La réaffectation des vendeuses de friperie vers l’étage du marché suscite incompréhension, indignation et inquiétudes. Entre les commerçantes, qui dénoncent la remise en cause des emplacements qui leur avaient été officiellement attribués, et l’ANaGeM, qui invoque les exigences de la réorganisation du marché, la crise s’enlise.

Une profonde tension règne depuis plusieurs jours au marché moderne de Ouando, à Porto-Novo. Au cœur de cette agitation : le secteur de la friperie, où plusieurs commerçantes expriment leur incompréhension et leur indignation après une décision de l’Agence Nationale de Gestion des Marchés (ANaGeM) portant sur leur réaffectation vers un niveau supérieur du marché. La situation a pris une tournure préoccupante avec le scellement de plusieurs étals, laissant de nombreuses vendeuses dans une grande inquiétude. Pour ces femmes, cette mesure constitue un véritable coup dur, car elle entraîne une interruption de leurs activités et fragilise directement leurs revenus ainsi que ceux de leurs familles.

Pourtant, les commerçantes tiennent à le préciser : elles ne s’opposent pas au principe d’une réorganisation du marché. Leur indignation porte essentiellement sur le fait que les emplacements qu’elles occupent aujourd’hui sont ceux qui leur auraient été officiellement attribués au terme du processus engagé lors de la reconstruction du marché. Selon leurs représentantes, elles ont respecté toutes les étapes exigées par les autorités compétentes. Après avoir quitté leurs anciens espaces pendant les travaux, elles affirment avoir été recensées, enregistrées puis orientées vers les emplacements actuels, qu’elles ont occupés en toute confiance.

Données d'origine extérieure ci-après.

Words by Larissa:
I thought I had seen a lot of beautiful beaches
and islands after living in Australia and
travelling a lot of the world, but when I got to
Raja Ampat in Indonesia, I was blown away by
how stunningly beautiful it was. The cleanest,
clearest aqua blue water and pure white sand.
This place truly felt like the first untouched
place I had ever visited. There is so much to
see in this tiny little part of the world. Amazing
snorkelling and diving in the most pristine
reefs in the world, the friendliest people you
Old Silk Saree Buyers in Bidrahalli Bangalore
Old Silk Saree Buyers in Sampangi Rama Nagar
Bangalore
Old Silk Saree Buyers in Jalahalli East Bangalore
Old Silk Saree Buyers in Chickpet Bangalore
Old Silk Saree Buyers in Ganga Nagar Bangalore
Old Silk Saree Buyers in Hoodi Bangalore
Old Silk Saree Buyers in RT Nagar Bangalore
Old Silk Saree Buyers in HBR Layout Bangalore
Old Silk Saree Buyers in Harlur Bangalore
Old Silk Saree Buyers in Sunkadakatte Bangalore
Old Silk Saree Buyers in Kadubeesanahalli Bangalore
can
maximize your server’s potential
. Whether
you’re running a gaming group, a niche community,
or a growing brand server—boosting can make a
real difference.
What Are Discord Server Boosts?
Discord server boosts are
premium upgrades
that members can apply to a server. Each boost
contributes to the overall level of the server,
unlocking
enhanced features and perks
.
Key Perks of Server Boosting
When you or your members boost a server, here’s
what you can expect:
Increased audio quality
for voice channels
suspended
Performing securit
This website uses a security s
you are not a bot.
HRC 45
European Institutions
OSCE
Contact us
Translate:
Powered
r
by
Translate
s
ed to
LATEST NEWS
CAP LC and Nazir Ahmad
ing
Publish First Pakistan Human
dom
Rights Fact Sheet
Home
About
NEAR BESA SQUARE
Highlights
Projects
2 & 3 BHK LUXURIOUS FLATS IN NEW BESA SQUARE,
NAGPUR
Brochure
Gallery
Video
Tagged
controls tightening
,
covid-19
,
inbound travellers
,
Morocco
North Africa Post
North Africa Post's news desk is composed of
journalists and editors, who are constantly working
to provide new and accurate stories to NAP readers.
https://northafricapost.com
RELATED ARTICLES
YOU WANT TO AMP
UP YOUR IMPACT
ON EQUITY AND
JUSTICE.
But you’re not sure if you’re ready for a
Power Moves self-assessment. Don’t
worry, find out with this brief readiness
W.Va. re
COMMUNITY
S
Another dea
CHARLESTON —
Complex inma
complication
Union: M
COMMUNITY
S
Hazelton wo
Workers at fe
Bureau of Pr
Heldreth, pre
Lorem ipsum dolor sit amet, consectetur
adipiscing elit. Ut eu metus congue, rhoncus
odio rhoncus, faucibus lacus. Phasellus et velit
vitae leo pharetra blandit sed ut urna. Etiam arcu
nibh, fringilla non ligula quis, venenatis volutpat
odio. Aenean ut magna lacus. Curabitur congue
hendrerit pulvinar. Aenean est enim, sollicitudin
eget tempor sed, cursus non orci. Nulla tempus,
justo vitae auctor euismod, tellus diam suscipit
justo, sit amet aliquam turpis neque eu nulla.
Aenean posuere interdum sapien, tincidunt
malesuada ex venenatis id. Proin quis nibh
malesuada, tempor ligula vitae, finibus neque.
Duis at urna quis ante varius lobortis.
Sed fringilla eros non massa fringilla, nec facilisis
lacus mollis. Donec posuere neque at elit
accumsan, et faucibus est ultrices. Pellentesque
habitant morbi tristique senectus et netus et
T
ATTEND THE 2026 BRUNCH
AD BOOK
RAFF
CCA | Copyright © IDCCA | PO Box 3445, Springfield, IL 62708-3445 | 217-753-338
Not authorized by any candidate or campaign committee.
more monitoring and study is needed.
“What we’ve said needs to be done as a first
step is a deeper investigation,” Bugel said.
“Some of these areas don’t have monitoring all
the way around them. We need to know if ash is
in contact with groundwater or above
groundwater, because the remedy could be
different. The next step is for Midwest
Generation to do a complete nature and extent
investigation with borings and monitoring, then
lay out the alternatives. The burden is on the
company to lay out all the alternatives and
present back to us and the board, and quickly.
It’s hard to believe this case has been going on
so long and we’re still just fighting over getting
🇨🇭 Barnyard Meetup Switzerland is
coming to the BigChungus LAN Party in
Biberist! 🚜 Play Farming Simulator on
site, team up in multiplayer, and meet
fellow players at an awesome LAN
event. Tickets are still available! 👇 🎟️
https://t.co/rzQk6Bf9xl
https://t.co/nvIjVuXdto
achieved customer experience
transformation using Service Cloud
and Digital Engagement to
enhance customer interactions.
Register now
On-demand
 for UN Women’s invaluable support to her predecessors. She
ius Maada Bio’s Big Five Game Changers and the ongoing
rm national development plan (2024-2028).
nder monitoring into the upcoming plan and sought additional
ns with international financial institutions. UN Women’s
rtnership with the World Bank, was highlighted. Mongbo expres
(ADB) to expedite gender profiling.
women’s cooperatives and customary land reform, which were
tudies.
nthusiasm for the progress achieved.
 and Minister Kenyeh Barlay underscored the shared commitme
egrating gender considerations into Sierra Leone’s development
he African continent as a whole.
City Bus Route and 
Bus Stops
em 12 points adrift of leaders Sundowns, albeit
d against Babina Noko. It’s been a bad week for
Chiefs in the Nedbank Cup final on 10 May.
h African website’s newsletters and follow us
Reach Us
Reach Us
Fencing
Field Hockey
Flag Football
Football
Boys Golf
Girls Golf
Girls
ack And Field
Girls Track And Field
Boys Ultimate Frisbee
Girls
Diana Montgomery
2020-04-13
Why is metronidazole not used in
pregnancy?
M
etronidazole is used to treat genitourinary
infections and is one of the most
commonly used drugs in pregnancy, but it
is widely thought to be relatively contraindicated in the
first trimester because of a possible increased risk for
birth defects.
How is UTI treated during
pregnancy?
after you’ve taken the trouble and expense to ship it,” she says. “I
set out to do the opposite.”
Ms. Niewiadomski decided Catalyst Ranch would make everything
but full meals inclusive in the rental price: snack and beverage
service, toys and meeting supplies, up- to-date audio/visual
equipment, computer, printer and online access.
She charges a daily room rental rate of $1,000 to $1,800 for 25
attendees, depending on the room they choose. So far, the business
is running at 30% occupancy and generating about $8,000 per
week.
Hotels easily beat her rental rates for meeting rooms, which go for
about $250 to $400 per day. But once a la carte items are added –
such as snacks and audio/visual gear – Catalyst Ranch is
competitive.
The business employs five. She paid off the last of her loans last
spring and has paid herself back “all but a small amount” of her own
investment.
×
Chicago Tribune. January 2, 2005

« Nous n’avons pas choisi ces places nous-mêmes. Elles nous ont été attribuées par les responsables du marché. Nous avons accepté de quitter nos anciens sites, nous avons investi dans nos nouveaux espaces, parce que nous pensions que cette décision était définitive », explique leur porte-parole. Pour ces vendeuses, la situation actuelle est difficilement compréhensible. Elles disent avoir le sentiment d’être pénalisées alors qu’elles estiment avoir simplement suivi les orientations qui leur avaient été données. Plusieurs d’entre elles affirment avoir engagé des dépenses pour aménager leurs boutiques et organiser leurs activités dans ces nouveaux emplacements.
Au-delà de l’aspect économique, c’est aussi une détresse humaine qui s’exprime. Plusieurs commerçantes soulignent les difficultés que représente un déplacement vers l’étage, notamment pour les vendeuses âgées ou celles confrontées à des problèmes physiques. La manipulation quotidienne de lourds ballots de vêtements constitue, selon elles, une contrainte supplémentaire susceptible de compliquer davantage leur activité.

Elles craignent également une baisse de fréquentation, estimant que la position actuelle de la friperie au rez-de-chaussée contribue fortement à l’attractivité commerciale du marché. Pour elles, l’enjeu dépasse donc la question d’un simple emplacement : il touche directement à la survie de leurs activités.
Face à cette situation, elles lancent un appel au dialogue et sollicitent l’intervention des autorités afin qu’une solution équilibrée soit trouvée. Du côté de l’administration du marché, la lecture des événements est différente. Un responsable explique que la décision de transfert s’inscrit dans une démarche globale de réorganisation et de sectorisation du marché moderne de Ouando.